What’s Your Favorite Corner?

What’s Your Favorite Corner?

One day few years ago, Mark Hiney and his wife, Kari Browne, were driving their son Mateo from their apartment in Park Slope to an appointment on Flatbush Avenue. Heading up Caton, where the traffic was backed up, they turned off onto a side street to avoid it, and saw our area for the first time.

“We wondered where we’d ended up,” Mark said. “We were blown away. That same night, Kari got on Craigslist, found an apartment that had just been listed for rent, and we went and had a look at the place. More or less in a week we had moved here.”

They had already moved a few times since they first came to New York City, and each time, Mark says he thought he’d found the perfect place.

“We moved to the East Village,” he explained, “and I said, ‘Well this is it, I’m not moving, this is great. Why would you move anywhere else?’” And that was the same thing he said about each apartment they moved to, from the East Village to DUMBO to Park Slope.

“When we got here and I said that, I finally meant it,” Mark said. “Hopefully that’s it–we can say we live here now.”

For Mark to be as in love with a neighborhood as he is with Ditmas Park is no small feat. As a world-travelling cameraman who grew up in Australia, he’s seen quite a few cities and towns. After high school, deferring plans to become a geography and physical education teacher, he got a job at a local television station in the city of Orange, which is near his parents’ home and about four hours outside of Sydney. What he learned working on the news at the job was the allure of the constantly changing work environment.
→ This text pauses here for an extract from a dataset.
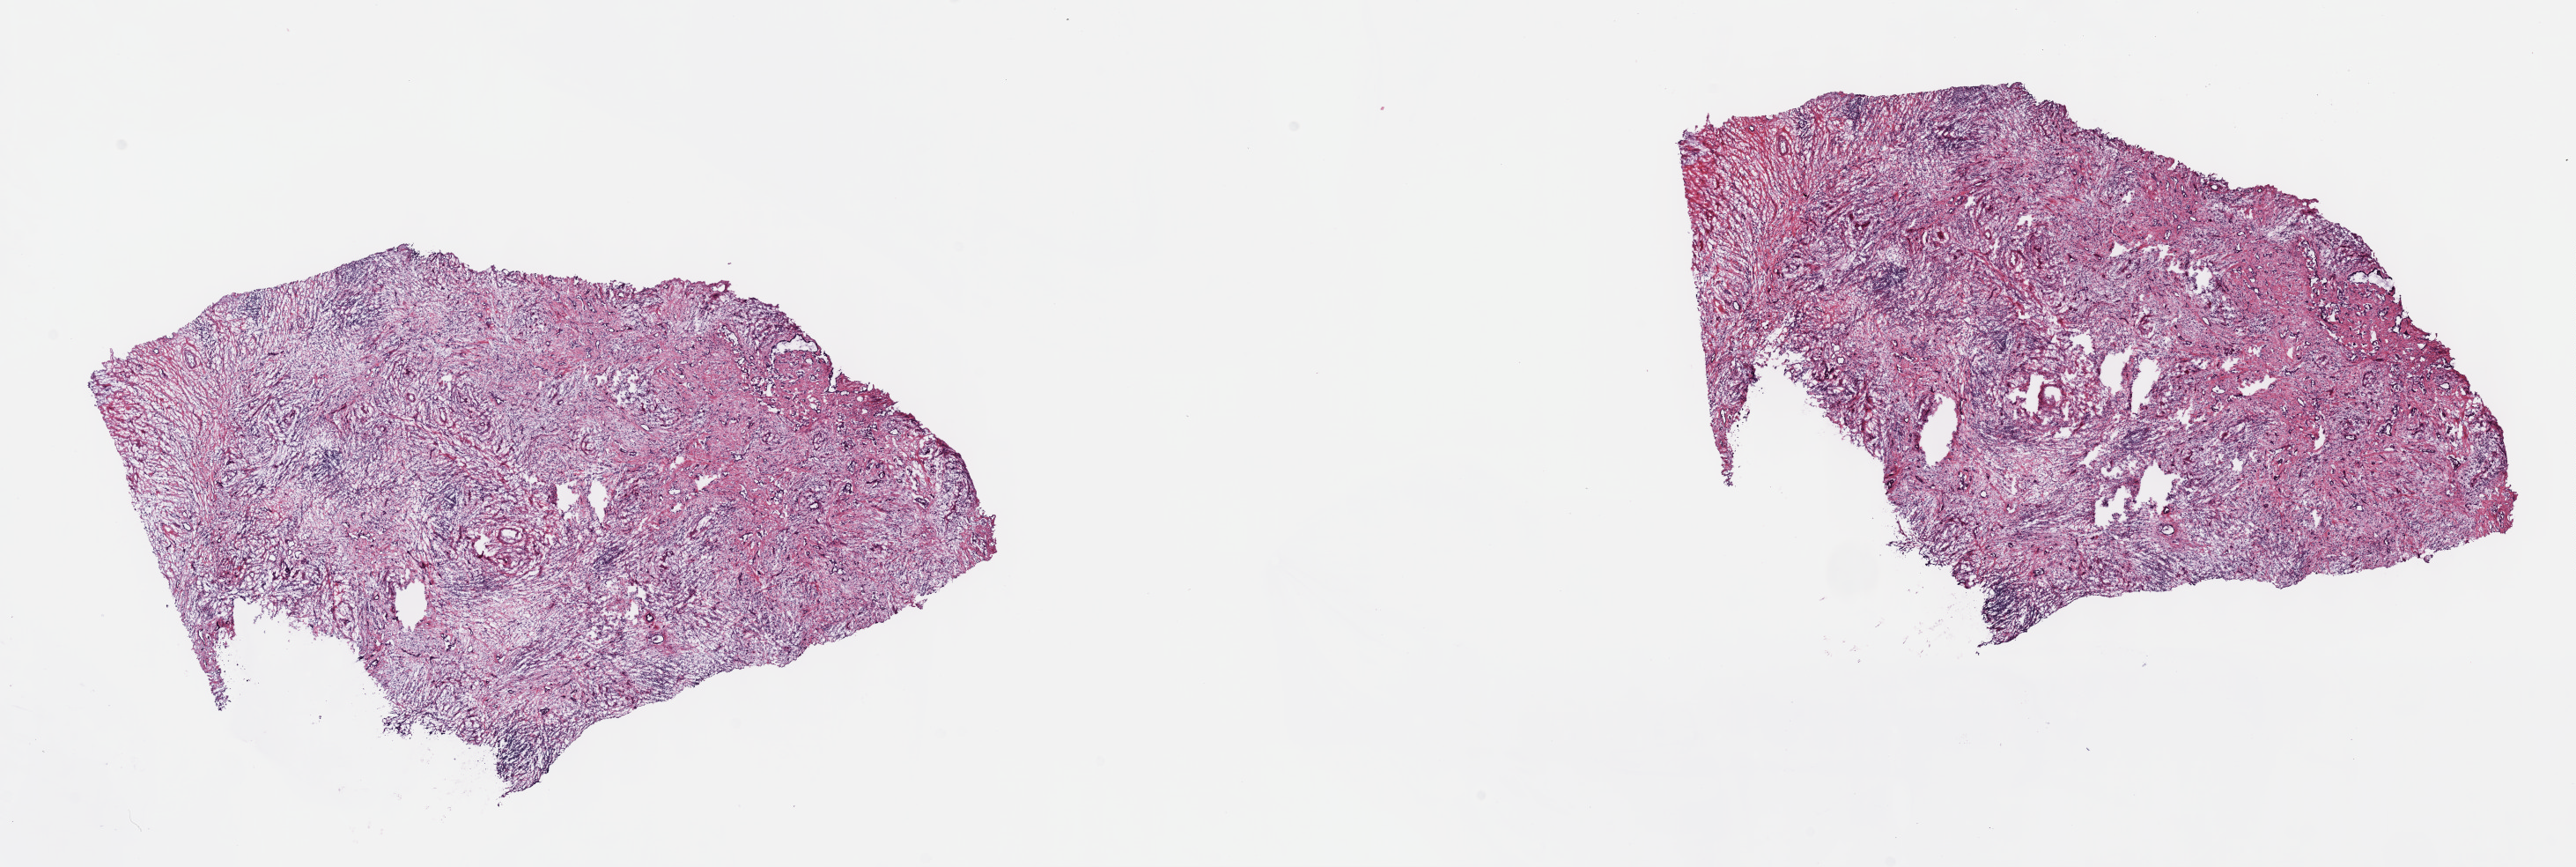
Whole-slide histology image, Hematoxylin and eosin (H&E) stained — whole scanned area (about 23.7 x 8.0 mm, acquisition: 40x scan) shown as a low-resolution overview; frozen section from the top of the tissue portion; bile duct, primary tumour sample. Male, age 72 years at initial diagnosis. Histologic grade: G2 (moderately differentiated). Slide review estimates, as recorded: tumour cells 60%, tumour nuclei 60%, normal cells 0%, stromal cells 40%, necrosis 0%. Infiltration values recorded for this section: lymphocyte infiltration 9%, monocyte infiltration 2%, neutrophil infiltration 5%.
Histologic diagnosis: Cholangiocarcinoma (intrahepatic bile duct). AJCC pathologic stage: I (7th edition).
“I liked being outside, being out and about,” he said. “If something was happening, even in that small town, you’d be there to cover it. You become a part of it.”

That passion for the unexpected fuels his work to this day with Thirsty Paddock Productions, his company whose name comes from a line in the Dorothea Mackellar poem, “My Country.”

“Still to this day, and it will continue until I finish, every day is different,” Mark explained. “I don’t know what I’m doing tomorrow, which is a wonder of the job.”

That varied work has taken him to every corner of the globe, living in places like Hong Kong, London, Los Angeles, and Washington D.C., to filming everywhere from Indonesia to Rawanda to North Korea. He’s seen so much, but he says he’s happy to finally lay down some roots and call Brooklyn home.

“What makes me appreciate this neighborhood is having lived in all these other places, having seen the poverty and hardship,” Mark said. “I’m thankful for every meal, for every good cup of coffee. For the life we have.”

He’s able to enjoy it all from his favorite corner of Argyle and Cortelyou, near where he lives with his family, which recently welcomed a second baby to the mix. They can see the corner from their porch, and Mark says it’s the best view in the neighborhood.

“There are always kids laughing, which is one of the best sounds in the world. Occasionally you hear a good cry or a scream,” he laughed, “but you filter that out and just hear the kids laugh, and you watch the world go by on the corner with a cup of tea out front. So we’re very lucky. We’re still pinching ourselves.”